With the help of her Prophet 6 synthesiser though, Wilson has laid bare, with no holds barred, this most devastatingly personal of experiences. The very choice of synth itself, the analogue drones and whirring electronics Wilson produces in themselves lend their own sense of ruthlessness to the album. As each track builds up a foundation of looping, propulsive, but often quite stabbing and piercing melodies, they develop the feeling of claustrophobia, of being trapped inside a psychological terrain that’s been warped by a single act of cruelty, the often relentlessly pulsing nature of many of the tracks seeming to symbolise the everyday, lingering trauma that rattles around the mind.
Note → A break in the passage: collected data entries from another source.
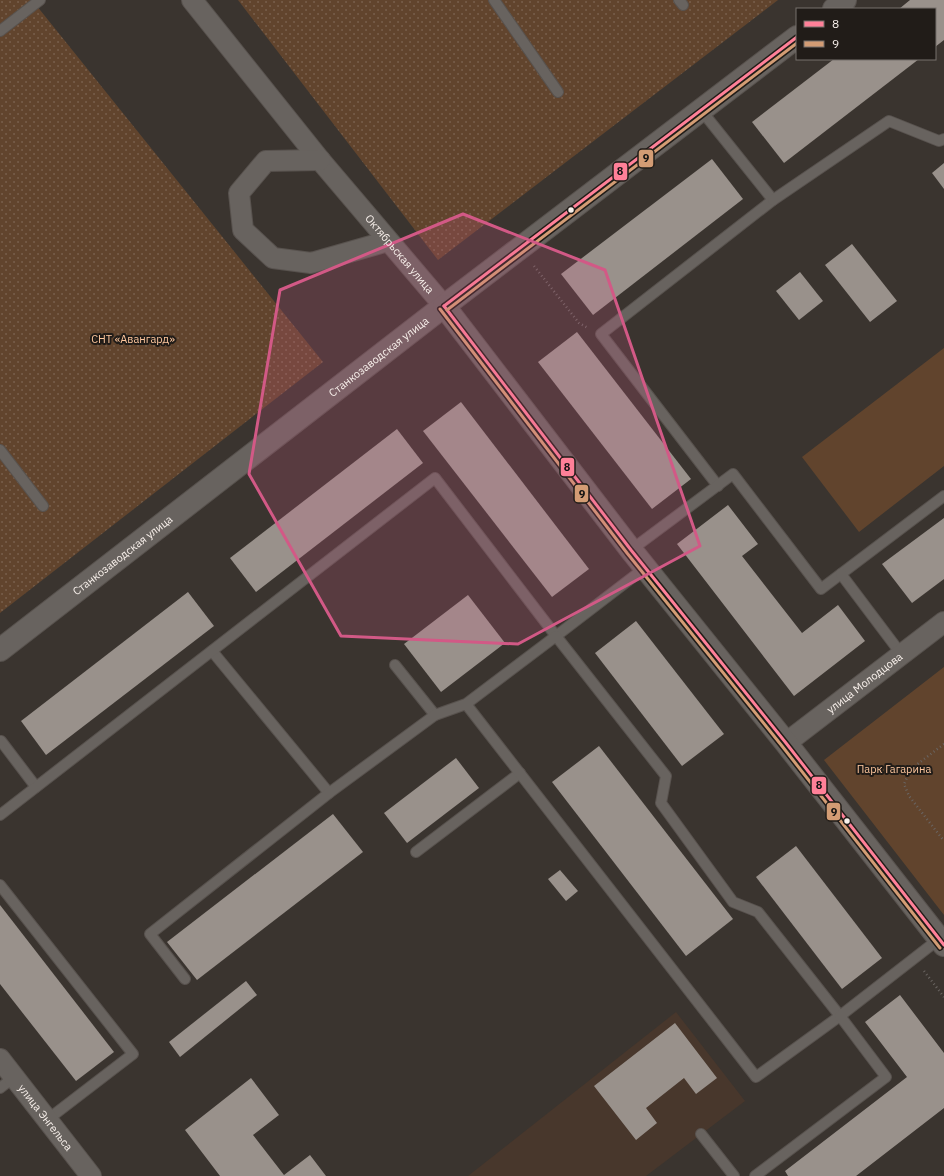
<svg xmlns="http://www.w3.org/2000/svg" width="944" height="1176" viewBox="0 0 944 1176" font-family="'IBM Plex Sans',sans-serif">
<defs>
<pattern id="garden-dots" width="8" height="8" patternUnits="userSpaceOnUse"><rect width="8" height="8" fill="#61442d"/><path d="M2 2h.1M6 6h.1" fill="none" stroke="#785f4c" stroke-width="1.8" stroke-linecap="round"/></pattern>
</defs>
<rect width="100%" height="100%" fill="#3a342f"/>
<path fill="#48372c" d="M676,1012L745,1101L646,1176H468Z"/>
<g fill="#61442d">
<path d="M944,348V466L859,532L802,457Z"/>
<path d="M944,667V915L824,760Z"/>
</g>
<g fill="url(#garden-dots)">
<path d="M0,0H32L323,362L0,613Z"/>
<path d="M238,0H778L438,260Z"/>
</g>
<g fill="#99918b">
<path d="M910,0H944V40L935,47V9H899Z"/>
<path d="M834,59H919L784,163L752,122Z"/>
<path d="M712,159L743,199L593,315L561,274Z"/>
<path d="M944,163V189L932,173Z"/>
<path d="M852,244L897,301L870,322L825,265Z"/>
<path d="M800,272L823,301L799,320L776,291Z"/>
<path d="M577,332L691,479L652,509L538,362Z"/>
<path d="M461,402L589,569L552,597L423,431Z"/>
<path d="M397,429L423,463L256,592L230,558Z"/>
<path d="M728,505L758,544L742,556L802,633L838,605L865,641L794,696L677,544Z"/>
<path d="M944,518V579L912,603L882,564Z"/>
<path d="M188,592L214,626L46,755L21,721Z"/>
<path d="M468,595L505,643L441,692L404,644Z"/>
<path d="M636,621L724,734L682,766L595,653Z"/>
<path d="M599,746L733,919L686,956L552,782Z"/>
<path d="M456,758L479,788L407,843L384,813Z"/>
<path d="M333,814L363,852L197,980L167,942Z"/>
<path d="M796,846L882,958L842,989L756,877Z"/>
<path d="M560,870L578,891L566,901L548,879Z"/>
<path d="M0,905L114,1052L76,1081L0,984Z"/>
<path d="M246,981L257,995L180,1057L169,1042Z"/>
<path d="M900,995L944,1053V1108L856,1176H788L785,1171L907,1077L865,1022Z"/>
<path d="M675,1023L717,1078L696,1094L684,1078L646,1108L657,1123L636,1140L594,1086Z"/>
<path d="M251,1078L279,1115L253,1135L284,1175L310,1155L326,1176H220L185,1130Z"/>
</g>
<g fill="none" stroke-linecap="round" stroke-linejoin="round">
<defs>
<g id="service">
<path d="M494,0L558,92"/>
<path d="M679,0L683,5"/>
<path d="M0,31L40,0"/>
<path d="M701,110L773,200L601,334L718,486"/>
<path d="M773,200L889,121L939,141L944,139"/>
<path d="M0,450L43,506"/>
<path d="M631,550L733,474L821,589L944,496"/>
<path d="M841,574L902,655"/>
<path d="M212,651L329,793"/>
<path d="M395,665L435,715"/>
<path d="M1,741L36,787"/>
<path d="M0,815L435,478L556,636L646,567"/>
<path d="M416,852L520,773"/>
<path d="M0,885L133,1054L47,1120"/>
<path d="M185,979L150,934L329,793L435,715L466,704L556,636L666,776L661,803L733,902L758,912L840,1016L756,1077L466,704"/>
<path d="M0,1088L14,1077"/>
<path d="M701,1134L734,1176"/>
<path d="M755,1176L886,1077L840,1016L939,939"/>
</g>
<g id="minor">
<path id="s1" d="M192,0L320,160L444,306"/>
<path d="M320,160L266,161L239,193L243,230L273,258L311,263L388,241"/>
<path id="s2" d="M786,743L944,622"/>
<path id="s3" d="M0,1059L91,1176"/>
</g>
<g id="tertiary">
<path d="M834,9L845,0"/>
<path id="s4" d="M0,650L444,306L797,37"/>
</g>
<path id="secondary" d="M444,306L631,550L786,743L944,945"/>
</defs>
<use href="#service" stroke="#58524e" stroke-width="12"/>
<use href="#minor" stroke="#58524e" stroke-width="22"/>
<use href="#tertiary" stroke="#58524e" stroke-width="24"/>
<use href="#secondary" stroke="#58524e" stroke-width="24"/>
<g stroke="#6a6562" stroke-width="2.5" stroke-dasharray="1 3" stroke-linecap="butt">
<path d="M534,266L579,323L588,328"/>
<path d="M944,744L911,769L904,784L909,796L944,841"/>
<path d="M924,971L944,997"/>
</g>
<use href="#service" stroke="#68635f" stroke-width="10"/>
<use href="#minor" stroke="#68635f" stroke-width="20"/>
<use href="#tertiary" stroke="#68635f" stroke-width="22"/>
<use href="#secondary" stroke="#68635f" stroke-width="22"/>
<defs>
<g id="bus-1">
<path d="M444,306L631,550L786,743L944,945"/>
<path d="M444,306L797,37"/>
</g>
<g id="bus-2">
<path d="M440,309L627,553L782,746L940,948"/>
<path d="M447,310L797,43"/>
</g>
</defs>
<use href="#bus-1" stroke="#211c18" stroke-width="6"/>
<use href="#bus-2" stroke="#211c18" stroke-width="6"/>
<use href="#bus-1" stroke="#ff8098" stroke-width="3"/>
<use href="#bus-2" stroke="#d39c74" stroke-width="3"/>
</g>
<path fill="#d25986" fill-opacity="0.2" stroke="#d25986" stroke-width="3" stroke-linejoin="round" d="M463,214L605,270L700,546L518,644L341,636L249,474L280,290Z"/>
<g fill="#f8f0eb" stroke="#211c18" stroke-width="1.5">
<circle cx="571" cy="210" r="3.5"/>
<circle cx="847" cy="821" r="3.5"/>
</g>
<g text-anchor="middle" stroke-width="4" stroke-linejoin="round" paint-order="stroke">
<g font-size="11" fill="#f8f0eb" stroke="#211c18">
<text dy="4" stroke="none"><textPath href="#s1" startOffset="328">Октябрьская улица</textPath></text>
<text dy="4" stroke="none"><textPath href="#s4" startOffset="479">Станкозаводская улица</textPath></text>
<text dy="4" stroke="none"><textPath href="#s4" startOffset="155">Станкозаводская улица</textPath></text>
<text dy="4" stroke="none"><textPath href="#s2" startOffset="99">улица Молодцова</textPath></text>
<text dy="4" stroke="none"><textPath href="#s3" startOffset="74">улица Энгельса</textPath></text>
</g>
<g font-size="11" fill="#fec79e" stroke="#211c18">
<text x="133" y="343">СНТ «Авангард»</text>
<text x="894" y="773">Парк Гагарина</text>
</g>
</g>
<g stroke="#211c18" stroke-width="1.5">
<rect x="638" y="149" width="16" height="19" rx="4" fill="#d39c74"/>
<rect x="613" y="162" width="15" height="19" rx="4" fill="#ff8098"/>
<rect x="560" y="457" width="15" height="20" rx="4" fill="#ff8098"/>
<rect x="574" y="484" width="15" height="19" rx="4" fill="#d39c74"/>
<rect x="811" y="776" width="16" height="19" rx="4" fill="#ff8098"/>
<rect x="826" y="802" width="15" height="19" rx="4" fill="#d39c74"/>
</g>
<g font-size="11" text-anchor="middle" font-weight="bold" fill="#111">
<text x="646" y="162">9</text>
<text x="620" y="175">8</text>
<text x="567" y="471">8</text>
<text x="582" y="498">9</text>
<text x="819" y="789">8</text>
<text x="834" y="816">9</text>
</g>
<rect x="796" y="8" width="140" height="52" fill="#211c18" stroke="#77716c"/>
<rect x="804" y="21" width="20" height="6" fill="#ff8098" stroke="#77716c"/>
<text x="832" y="28" font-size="12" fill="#f8f0eb">8</text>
<rect x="804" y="41" width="20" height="6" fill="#d39c74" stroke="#77716c"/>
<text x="832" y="48" font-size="12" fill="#f8f0eb">9</text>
</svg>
Upon this ceaseless foundation, Wilson doesn’t hold back. The details of the experience and its long-term effects are presented in the most direct, plain language possible. There’s no metaphors or veiled allusions here. She takes on the truth head-on, giving the listener the details all their unflinching callousness. The fact that her voice often contorts and bends, wrapping her words in raw emotion, only lends to the force of what she divulges. As her vocals almost turn into a wail on ‘Your Angry Bible,’ the anguish and pain she feels is bitingly real.
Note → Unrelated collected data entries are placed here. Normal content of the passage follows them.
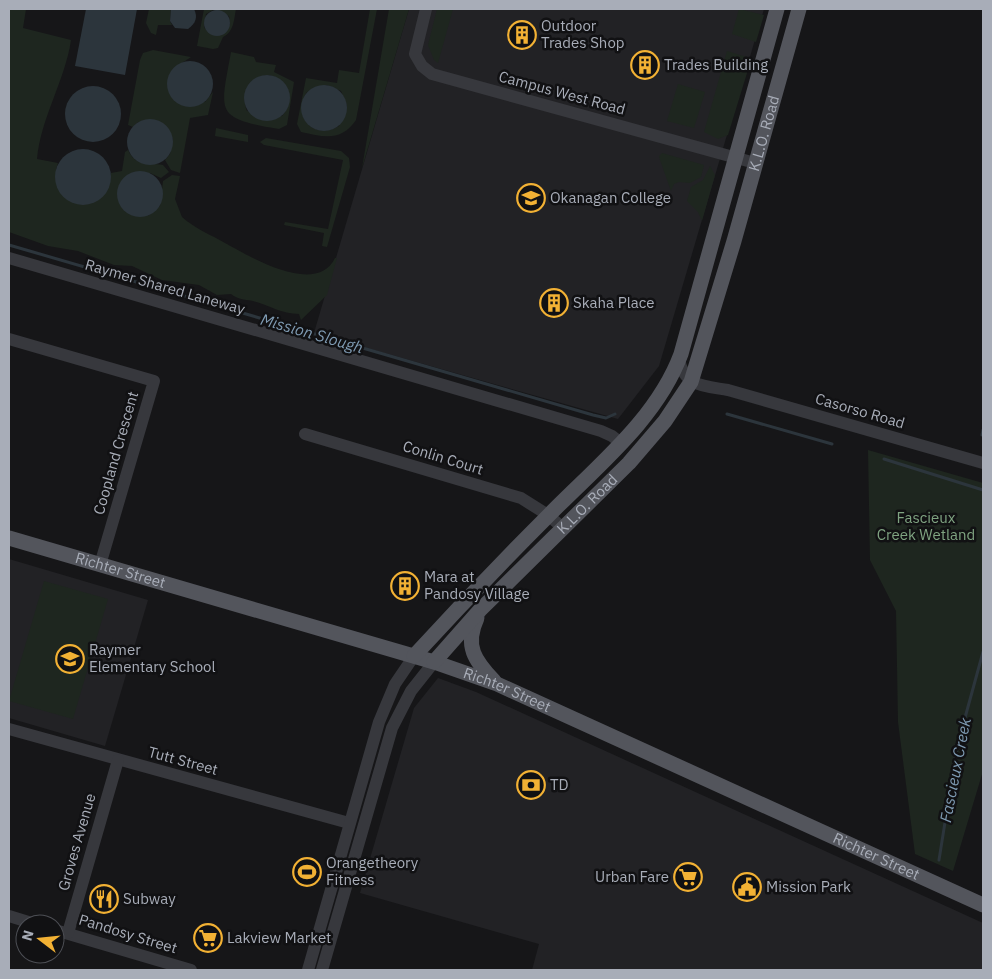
<svg xmlns="http://www.w3.org/2000/svg" width="992" height="979" font-family="'IBM Plex Sans',sans-serif">
  <style>
    .built { fill: #222225 }
    .green { fill: #1e261f; fill-rule: evenodd }
    .water { fill: #2c353c }
    .lines { fill: none; stroke-linecap: round; stroke-linejoin: round }
    .stream { stroke: #2c353c; stroke-width: 3 }
    .minor { stroke: #37383d; stroke-width: 12 }
    .major { stroke: #53555c; stroke-width: 15 }
    .labels { text-anchor: middle; stroke-width: 5; stroke-linejoin: round; paint-order: stroke }
    .poi-label { font-size: 15px; fill: #a8adb8; stroke: #111113; text-anchor: start }
    .street-label { font-size: 15px; fill: #a8adb8; stroke: #111113 }
    .park-label { font-size: 15px; fill: #7fa381; stroke: #111113 }
    .water-label { font-size: 16px; font-style: italic; fill: #7f9bb3; stroke: #111113 }
  </style>
  <rect width="100%" height="100%" fill="#161618"/>
  <g class="built">
    <path d="M 409,9 L 764,9 L 659,366 L 618,419 L 314,333 Z"/>
    <path d="M 9,559 L 148,600 L 105,746 L 9,718 Z"/>
    <path d="M 438,678 L 476,692 L 983,923 L 983,970 L 532,970 L 539,944 L 360,893 L 414,708 Z"/>
  </g>
  <g class="green">
    <path d="M 9,9 L 26,9 L 23,28 L 71,40 C 65,81 41,117 37,159 L 58,163 L 56,169 L 110,181 L 111,173 L 122,171 L 125,152 L 128,150 C 136,167 148,162 163,165 L 169,172 L 161,178 L 150,173 L 148,216 L 160,206 L 163,181 L 172,175 L 180,176 L 175,199 L 182,217 C 194,228 211,235 225,243 C 249,256 316,297 335,258 L 337,258 L 327,295 L 301,320 L 299,314 C 281,314 269,305 253,301 C 243,299 239,300 231,294 L 217,295 L 199,285 L 162,280 L 132,266 L 114,265 L 78,251 L 48,246 L 9,232 Z"/>
    <path d="M 149,9 L 171,9 L 170,21 L 172,25 L 158,25 L 156,35 L 151,33 L 146,23 Z"/>
    <path d="M 204,9 L 236,9 C 234,19 234,32 223,37 L 218,48 L 213,49 L 197,46 ZM 213,10 L 229,16 L 230,25 L 207,31 L 204,27 L 206,14 Z"/>
    <path d="M 370,9 L 377,9 L 356,120 C 341,142 324,137 301,132 L 297,124 L 306,78 L 337,83 L 339,70 L 359,73 ZM 327,85 L 341,91 L 347,105 L 339,126 C 314,141 291,116 307,92 Z"/>
    <path d="M 389,9 L 409,9 L 362,168 Z"/>
    <path d="M 437,9 L 453,9 L 438,63 L 434,60 L 428,45 Z"/>
    <path d="M 739,9 L 764,15 L 756,42 L 732,34 Z"/>
    <path d="M 153,50 L 191,57 L 173,69 L 205,102 L 213,92 L 208,115 L 190,118 L 180,173 L 171,170 L 165,160 L 170,154 L 173,138 L 138,122 L 133,127 L 128,125 L 140,60 L 143,53 Z"/>
    <path d="M 727,51 L 750,58 L 751,60 L 728,135 L 718,139 L 704,132 Z"/>
    <path d="M 231,52 L 254,57 L 256,62 L 276,65 L 274,72 L 294,82 L 287,125 L 279,129 C 214,118 220,113 231,52 ZM 270,75 C 290,81 295,101 282,116 L 247,111 C 240,93 249,76 270,75 Z"/>
    <path d="M 678,84 L 705,92 L 694,128 L 667,121 Z"/>
    <path d="M 216,128 L 248,135 L 248,142 L 215,136 Z"/>
    <path d="M 266,138 L 341,151 L 349,158 L 350,167 L 327,247 L 322,246 L 324,233 L 284,225 L 285,222 L 328,229 L 343,160 L 264,145 L 260,142 Z"/>
    <path d="M 662,153 L 704,165 L 701,177 L 690,183 L 679,182 L 674,184 L 671,191 L 660,160 L 659,156 Z"/>
    <path d="M 710,166 L 715,175 L 702,221 L 698,212 L 687,201 L 691,187 L 703,180 Z"/>
    <path d="M 868,450 L 983,483 L 983,771 L 953,871 L 915,854 L 898,722 L 896,611 L 870,560 Z"/>
    <path d="M 44,581 L 108,599 L 73,719 L 9,701 Z"/>
  </g>
  <g class="water">
    <path d="M 86,9 L 137,9 L 125,75 L 75,66 Z"/>
    <path d="M 171,9 L 194,9 C 198,17 196,23 188,29 L 175,28 L 170,21 Z"/>
    <circle cx="217" cy="23" r="13"/>
    <circle cx="190" cy="84" r="23"/>
    <circle cx="267" cy="98" r="23"/>
    <circle cx="324" cy="108" r="23"/>
    <circle cx="93" cy="114" r="28"/>
    <circle cx="150" cy="142" r="23"/>
    <circle cx="83" cy="177" r="28"/>
    <circle cx="140" cy="194" r="23"/>
  </g>
  <g class="lines">
    <g class="stream">
      <path d="M 9,245 L 593,415 L 606,418 L 615,414"/>
      <path d="M 727,414 L 832,444"/>
      <path d="M 982,435 L 983,430"/>
      <path d="M 884,459 L 983,490"/>
      <path d="M 939,860 L 957,747 L 983,652"/>
    </g>
    <g class="minor">
      <path d="M 426,9 L 415,54 L 422,66 L 432,74 L 755,163"/>
      <path d="M 9,258 L 601,431 L 612,436 L 621,443"/>
      <path d="M 9,339 L 154,381 L 100,565"/>
      <path d="M 679,358 C 683,387 705,386 728,390 L 983,463"/>
      <path d="M 305,434 L 521,498 L 548,515 L 563,528"/>
      <path d="M 9,729 L 349,823"/>
      <path d="M 9,916 L 35,924"/>
      <path d="M 55,930 L 191,970"/>
      <path d="M 68,933 L 118,760"/>
      <path d="M 308,970 L 379,722 L 395,684 L 414,656"/>
      <path d="M 322,970 L 392,728 L 411,691 L 434,662"/>
    </g>
    <g class="major">
      <path id="s1" d="M 9,538 L 434,662 L 497,684 L 983,905"/>
      <path d="M 477,618 C 464,646 475,661 494,681"/>
      <path d="M 414,656 C 458,608 503,561 549,515 C 596,467 657,419 681,354 L 777,9"/>
      <path id="s2" d="M 434,662 L 480,610 L 629,463 L 665,421 L 691,382 L 734,241 L 799,9"/>
    </g>
  </g>
  <defs>
    <symbol id="building-ring" viewBox="-11 -11 22 22"><circle r="9.5" fill="#111113" stroke="#f2b134" stroke-width="1.5"/><path d="M-4-6H4V6H1V3H-1V6H-4ZM-2.5-4.3h1.7v1.8h-1.7ZM.8-4.3h1.7v1.8H.8ZM-2.5-1h1.7V.8h-1.7ZM.8-1h1.7V.8H.8Z" fill="#f2b134"/></symbol>
    <symbol id="university-ring" viewBox="-11 -11 22 22"><circle r="9.5" fill="#111113" stroke="#f2b134" stroke-width="1.5"/><path d="M0-5L7-2L0 1L-7-2ZM-4 1L0 2.5L4 1V4Q0 6-4 4Z" fill="#f2b134"/></symbol>
    <symbol id="school-ring" viewBox="-11 -11 22 22"><circle r="9.5" fill="#111113" stroke="#f2b134" stroke-width="1.5"/><path d="M0-5L7-2L0 1L-7-2ZM-4 1L0 2.5L4 1V4Q0 6-4 4Z" fill="#f2b134"/></symbol>
    <symbol id="bank-ring" viewBox="-11 -11 22 22"><circle r="9.5" fill="#111113" stroke="#f2b134" stroke-width="1.5"/><path d="M-6-4H6V4H-6ZM0-2.3a2.3 2.3 0 1 0 0 4.6a2.3 2.3 0 1 0 0-4.6Z" fill="#f2b134"/></symbol>
    <symbol id="stadium-ring" viewBox="-11 -11 22 22"><circle r="9.5" fill="#111113" stroke="#f2b134" stroke-width="1.5"/><path d="M0-5a6.5 5 0 1 0 0 10a6.5 5 0 1 0 0-10ZM-3.5-1.8h7v3.6h-7Z" fill="#f2b134"/></symbol>
    <symbol id="supermarket-ring" viewBox="-11 -11 22 22"><circle r="9.5" fill="#111113" stroke="#f2b134" stroke-width="1.5"/><path d="M-6-5.5h2.5l.6 2H6L4.5 2H-2.5L-4.4-4H-6ZM-1.5 3.2a1.3 1.3 0 1 0 .1 0ZM3 3.2a1.3 1.3 0 1 0 .1 0Z" fill="#f2b134"/></symbol>
    <symbol id="civic-ring" viewBox="-11 -11 22 22"><circle r="9.5" fill="#111113" stroke="#f2b134" stroke-width="1.5"/><path d="M-.6-6.5H3V-4.5H.6V-3L4-1V1h2V6H-6V1h2V-1L-.6-3ZM-1.2 2.5V6h2.4V2.5Z" fill="#f2b134"/></symbol>
    <symbol id="restaurant-ring" viewBox="-11 -11 22 22"><circle r="9.5" fill="#111113" stroke="#f2b134" stroke-width="1.5"/><path d="M-5-6h1v4h1v-4h1v4h1v-4h1v5L-1.5 .5V6h-2V.5L-5-1ZM5-6V6H3V1.5H1.5Q1.5-4 5-6Z" fill="#f2b134"/></symbol>
  </defs>
  <g fill-rule="evenodd">
    <use href="#building-ring" x="506" y="19" width="32" height="32"/>
    <use href="#building-ring" x="629" y="49" width="32" height="32"/>
    <use href="#university-ring" x="515" y="182" width="32" height="32"/>
    <use href="#building-ring" x="538" y="287" width="32" height="32"/>
    <use href="#building-ring" x="389" y="570" width="32" height="32"/>
    <use href="#school-ring" x="54" y="643" width="32" height="32"/>
    <use href="#bank-ring" x="515" y="769" width="32" height="32"/>
    <use href="#stadium-ring" x="291" y="856" width="32" height="32"/>
    <use href="#supermarket-ring" x="672" y="861" width="32" height="32"/>
    <use href="#civic-ring" x="731" y="871" width="32" height="32"/>
    <use href="#restaurant-ring" x="88" y="883" width="32" height="32"/>
    <use href="#supermarket-ring" x="192" y="922" width="32" height="32"/>
  </g>
  <g class="labels">
    <g class="poi-label">
      <text x="541" y="31">Outdoor<tspan x="541" dy="17">Trades Shop</tspan></text>
      <text x="664" y="70">Trades Building</text>
      <text x="550" y="203">Okanagan College</text>
      <text x="573" y="308">Skaha Place</text>
      <text x="424" y="582">Mara at<tspan x="424" dy="17">Pandosy Village</tspan></text>
      <text x="89" y="655">Raymer<tspan x="89" dy="17">Elementary School</tspan></text>
      <text x="550" y="790">TD</text>
      <text x="326" y="868">Orangetheory<tspan x="326" dy="17">Fitness</tspan></text>
      <text x="669" y="882" text-anchor="end">Urban Fare</text>
      <text x="766" y="892">Mission Park</text>
      <text x="123" y="904">Subway</text>
      <text x="227" y="943">Lakview Market</text>
    </g>
    <g class="street-label">
      <text transform="translate(562 93) rotate(15)" y="5">Campus West Road</text>
      <text dy="5" stroke="none"><textPath href="#s2" startOffset="640">K.L.O. Road</textPath></text>
      <text transform="translate(165 287) rotate(16)" y="5">Raymer Shared Laneway</text>
      <text transform="translate(860 411) rotate(16)" y="5">Casorso Road</text>
      <text transform="translate(116 453) rotate(-74)" y="5">Coopland Crescent</text>
      <text transform="translate(443 458) rotate(17)" y="5">Conlin Court</text>
      <text dy="5" stroke="none"><textPath href="#s2" startOffset="220">K.L.O. Road</textPath></text>
      <text dy="5" stroke="none"><textPath href="#s1" startOffset="116">Richter Street</textPath></text>
      <text dy="5" stroke="none"><textPath href="#s1" startOffset="521">Richter Street</textPath></text>
      <text transform="translate(183 761) rotate(15)" y="5">Tutt Street</text>
      <text transform="translate(77 842) rotate(-74)" y="5">Groves Avenue</text>
      <text dy="5" stroke="none"><textPath href="#s1" startOffset="926">Richter Street</textPath></text>
      <text transform="translate(128 934) rotate(17)" y="5">Pandosy Street</text>
    </g>
    <g class="park-label">
      <text x="926" y="523">Fascieux<tspan x="926" dy="17">Creek Wetland</tspan></text>
    </g>
    <g class="water-label">
      <text transform="translate(312 333) rotate(16)" y="6">Mission Slough</text>
      <text transform="translate(955 770) rotate(-79)" y="6">Fascieux Creek</text>
    </g>
  </g>
  <rect width="992" height="979" fill="none" stroke="#a8adb8" stroke-width="20"/>
  <g transform="translate(40 939) rotate(286)"><circle r="24" fill="#111113" stroke="#4d4f55"/>
  <path d="M0-4L9 19L0 12L-9 19Z" fill="#f2b134"/>
  <text y="-8" font-size="14" font-weight="bold" text-anchor="middle" fill="#a8adb8">N</text>
  </g>
</svg>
The first few tracks on Exorcism address some of the short-term issues surrounding the assault. On ‘Lo’ Hi,’ Wilson details trying to prove that her assault was real, that it was completely non-consensual, defiantly saying “listen close, I said no.” The fact that she sings this mantra in an almost childlike, sing-song manner, her voice warping and becoming more frenzied as the track progresses, just makes her plea to be believed all the more powerful. ‘Disrespect Is Universal,’ meanwhile, tackles trying to identify her assailant in a line-up. She brings out the immediate stress of the situation, and the seemingly ordinary appearance of the attacker: “blonde hair, nothing special/ Could be anyone.” On the cascading, frenetic ‘The Prediction,’ Wilson goes on a desperate search to find reason in her attack as she demands for someone to “explain it to me.”
The long-term effects of sexual assault are equally as divested on the record. Wilson makes it clear that the ordeal is not over once the attacker has been identified; the victim still has to live and try to come to terms with the crushing consequences of a life-shattering experience. It manifests itself in different parts of life, not least, as Wilson details, within personal relationships. ‘It Hurts’ is a regretful song reflecting on a torrid relationship coming quickly in the wake of the assault but, as ‘It’s Love (And I’m Scared)’ shows, emotional and physical intimacy with another person can be especially difficult when those same boundaries have been forcefully and aggressively violated by another. Wilson lays out that trusting once again is a long, difficult road, yet still laments “I cannot regret what I felt for you.”
By the album’s end though, Wilson appears to be able to show some vulnerability towards another. On closing track ‘Forever Is A Long Time,’ Wilson entreats another to “stay with me,” even through her dark times. It’s a chink of light seeping into the darkness that’s come before it. “It’s gonna be alright,” she sings. After she’s guided the listener through her own, fearless narrative, it’s a sign of the wounds finally, gradually healing. Exorcism is very often an uncompromising listen, but the truth that Wilson exposes makes it hard not to galvanise around her. Her sheer unwillingness to sugar-coat the truth is harrowing yet inspiringly brave.